I think (but I'm not sure) that proving that $$g$$ preserves adjacency of vertices requires the fact that $$g$$ carries vertices to vertices. Why is that true? In particular, what is the answer to the author's question? (How are vertices unlike other points in terms of their distance relationships with all points on the polygon?) Does this question bear any relation to Lemma 2.1 in Conrad's notes?

EDIT: I'm still confused. I don't completely understand @zipirovich's answer: how can I rigorously show that the maximum $$d(P)$$ exists and that the value of $$d(P)$$ is largest when $$P$$ is a vertex, and smaller for any other point in the polygon?

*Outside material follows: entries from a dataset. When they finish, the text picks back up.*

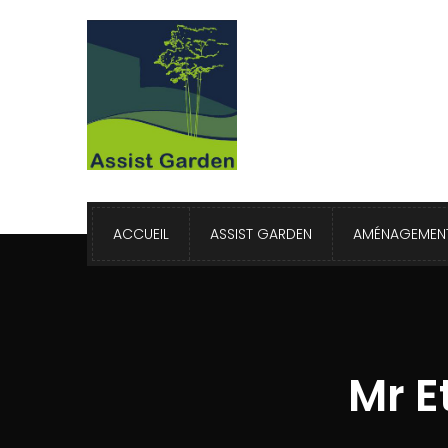
ACCUEIL
ASSIST GARDEN
AMÉNAGEMENT
Mr E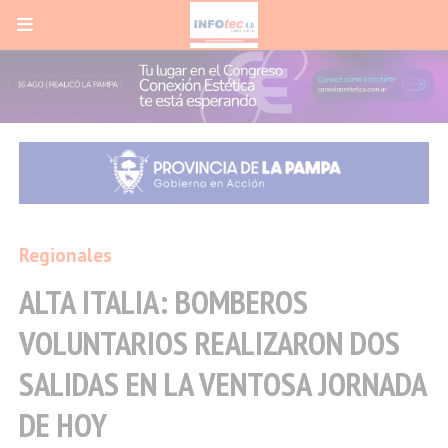
Regionales
ALTA ITALIA: BOMBEROS
VOLUNTARIOS REALIZARON DOS
SALIDAS EN LA VENTOSA JORNADA
DE HOY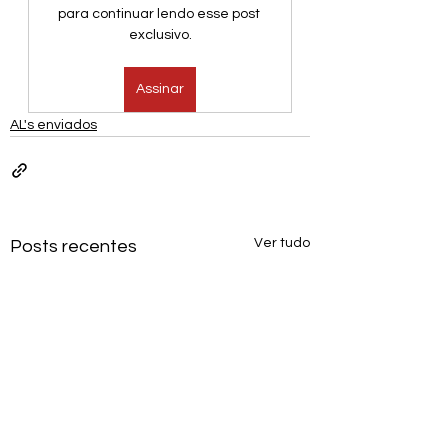
para continuar lendo esse post 
exclusivo.
Assinar
AL's enviados
Ver tudo
Posts recentes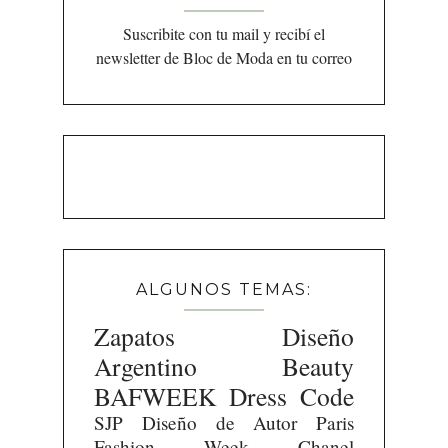
Suscribite con tu mail y recibí el
newsletter de Bloc de Moda en tu correo
ALGUNOS TEMAS:
Zapatos
Diseño
Argentino
Beauty
BAFWEEK
Dress Code
SJP
Diseño de Autor
Paris
Fashion Week
Chanel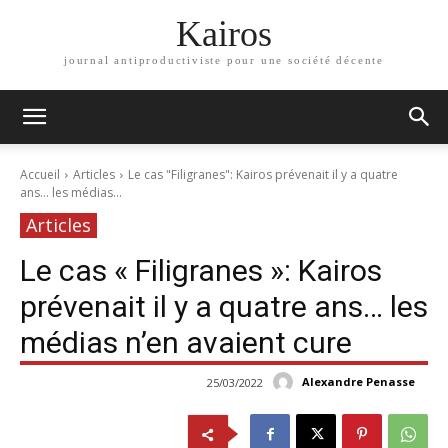
Kairos
journal antiproductiviste pour une société décente
Accueil
Articles
Le cas "Filigranes": Kairos prévenait il y a quatre
ans... les médias...
Articles
Le cas « Filigranes »: Kairos
prévenait il y a quatre ans… les
médias n’en avaient cure
Alexandre Penasse
25/03/2022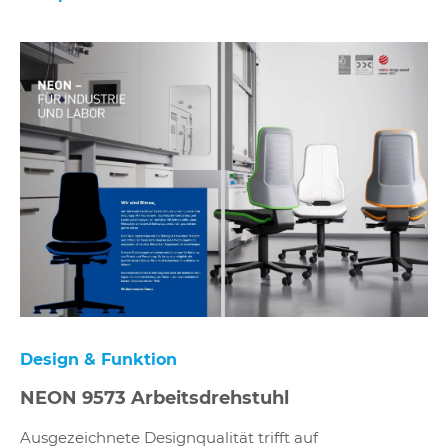
Design & Funktion
NEON 9573 Arbeitsdrehstuhl
Ausgezeichnete Designqualität trifft auf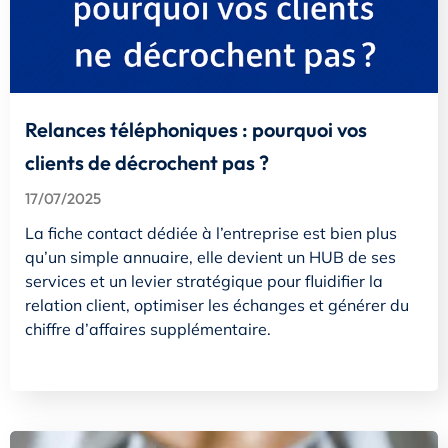
Relances téléphoniques : pourquoi vos
clients de décrochent pas ?
17/07/2025
La fiche contact dédiée à l’entreprise est bien plus
qu’un simple annuaire, elle devient un HUB de ses
services et un levier stratégique pour fluidifier la
relation client, optimiser les échanges et générer du
chiffre d’affaires supplémentaire.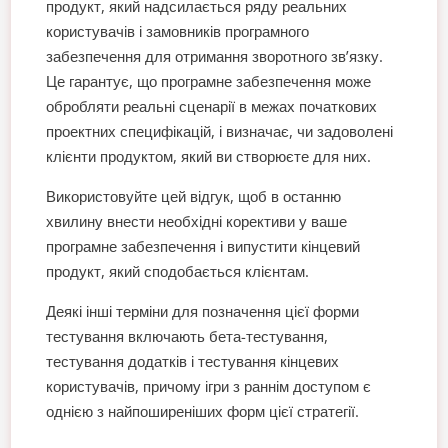
продукт, який надсилається ряду реальних
користувачів і замовників програмного
забезпечення для отримання зворотного зв’язку.
Це гарантує, що програмне забезпечення може
обробляти реальні сценарії в межах початкових
проектних специфікацій, і визначає, чи задоволені
клієнти продуктом, який ви створюєте для них.
Використовуйте цей відгук, щоб в останню
хвилину внести необхідні корективи у ваше
програмне забезпечення і випустити кінцевий
продукт, який сподобається клієнтам.
Деякі інші терміни для позначення цієї форми
тестування включають бета-тестування,
тестування додатків і тестування кінцевих
користувачів, причому ігри з раннім доступом є
однією з найпоширеніших форм цієї стратегії.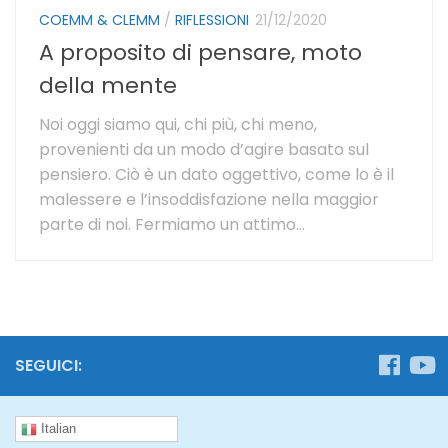
COEMM & CLEMM
/
RIFLESSIONI
21/12/2020
A proposito di pensare, moto
della mente
Noi oggi siamo qui, chi più, chi meno,
provenienti da un modo d’agire basato sul
pensiero. Ciò è un dato oggettivo, come lo è il
malessere e l’insoddisfazione nella maggior
parte di noi. Fermiamo un attimo...
SEGUICI:
Italian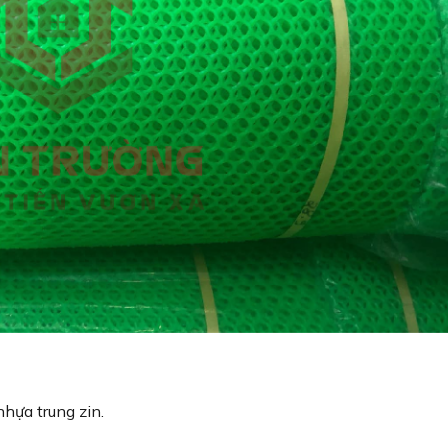
nhựa trung zin.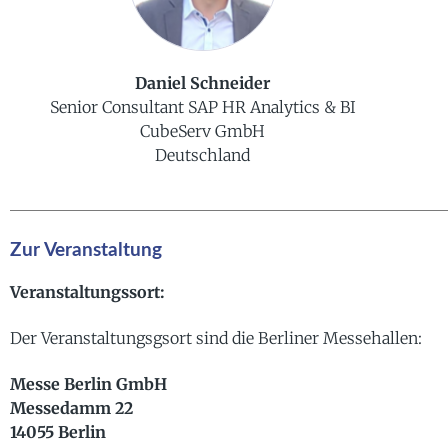
Daniel Schneider
Senior Consultant SAP HR Analytics & BI
CubeServ GmbH
Deutschland
Zur Veranstaltung
Veranstaltungssort:
Der Veranstaltungsgsort sind die Berliner Messehallen:
Messe Berlin GmbH
Messedamm 22
14055 Berlin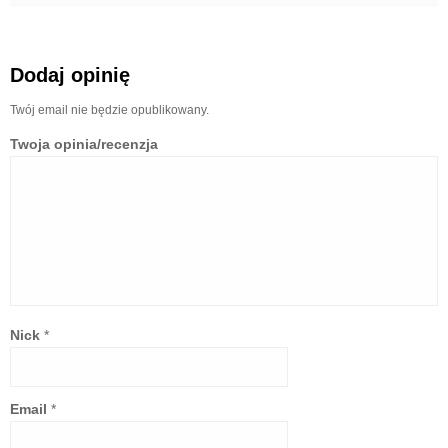
Dodaj opinię
Twój email nie będzie opublikowany.
Twoja opinia/recenzja
Nick
*
Email
*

Maybe my comment is a possible answer, but I think I'm using the fact that each rigid motion in $$D_n$$ extends uniquely to an isometry of $$\mathbb{R}^2$$, and I don't know if I'm answering Conrad's question "How are vertices unlike other points in terms of their distance relationships with all points on the polygon?".

• zipirovich’ answer shows that $g$ carries vertices to vertices. Your reasoning why $g$ preserves adjacency of vertices is correct. An application of Lemma 2.1 is not needed. May 19 '19 at 18:48

I think that maybe he hints at the following argument. For any point $$P$$ in such a regular polygon $$G$$ define $$d(P)=\max\limits_{Q\in G}\{\operatorname{dist}(P,Q)\}$$, the maximal possible distance between the given point and all other points in the polygon. The value of $$d(P)$$ is largest when $$P$$ is a vertex, and smaller for any other point in the polygon. And since rigid motions preserve distances, the value of $$d(P)$$ would be preserved for any point. Thus vertices have to be mapped to vertices, where the value is again largest possible.
• I'm not sure how can I prove that $d(P)$ is largest when $P$ is a vertex. Maybe another argument can work, too. A rigid motion in $D_n$ takes the polygon back to itself, so the circumscribed circle and its center remain the same. The vertices are the only points of the polygon whose distance from the center is equal to the radius of the circumscribed circle. Threfore, an element of $D_n$ must carry vertices to vertices. Is that correct? Jul 17 '19 at 15:41
My try: A boundary point of a convex $$n$$-gon $$K$$ has the special property that there exist sequences $$x_i \in K$$ and $$y_i \in \mathbb{R}^2\setminus K$$ that both converge to that point.
A vertex has the special property that there exists a straight line passing through the point, such that there are sequences on both rays, which converge to the vertex. This is a property that makes the vertices unique among the points in $$K$$.